ACTIVITY:
Rewrite these lines with "highest" replaced by "greatest" and everything else unchanged. Leave the pictures out.
=-=-=-=-=
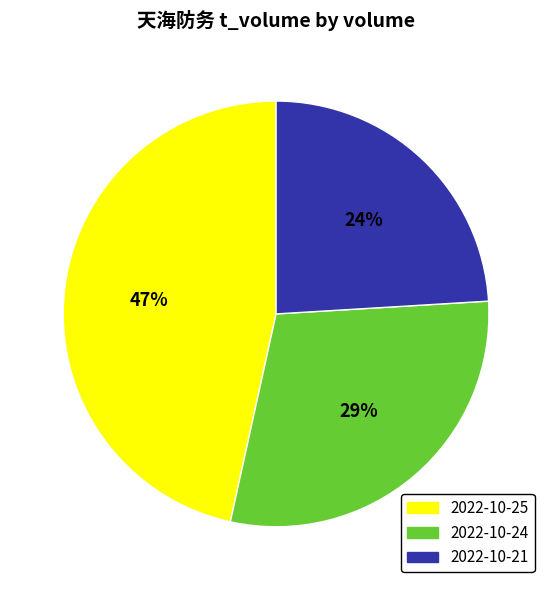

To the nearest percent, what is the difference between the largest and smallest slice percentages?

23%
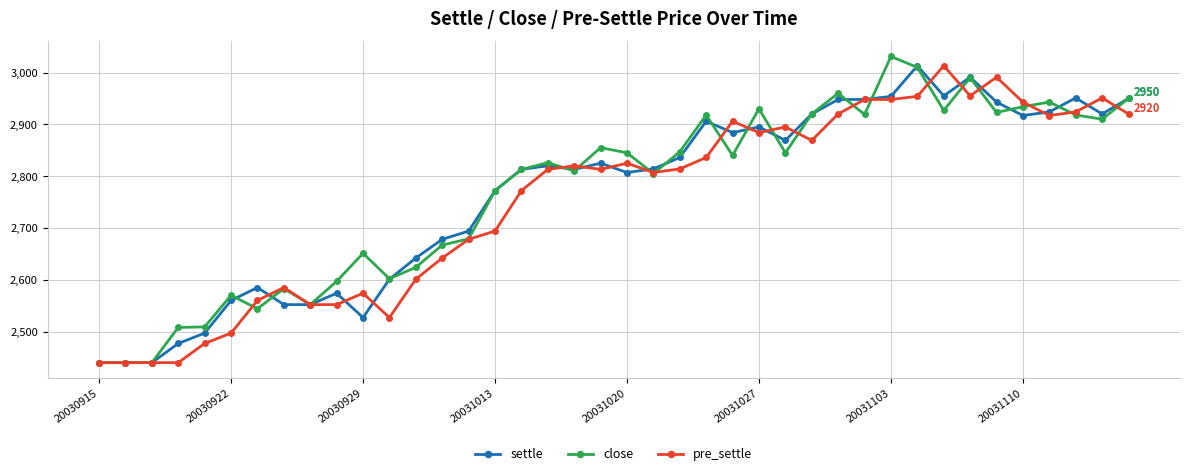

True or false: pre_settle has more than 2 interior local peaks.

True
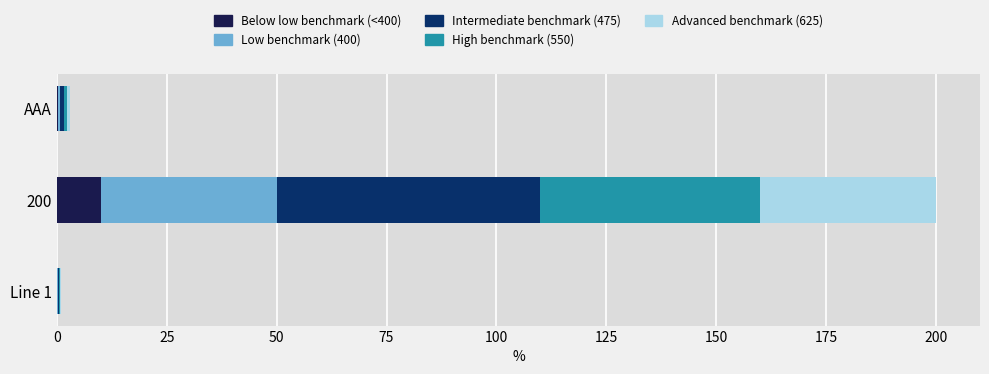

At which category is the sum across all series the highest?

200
=-=-=-=-=
COMPLETED EXERCISE:
To the nearest percent, what is the difference between the largest and smallest slice percentages?

23%

True or false: pre_settle has more than 2 interior local peaks.

True

At which category is the sum across all series the greatest?

200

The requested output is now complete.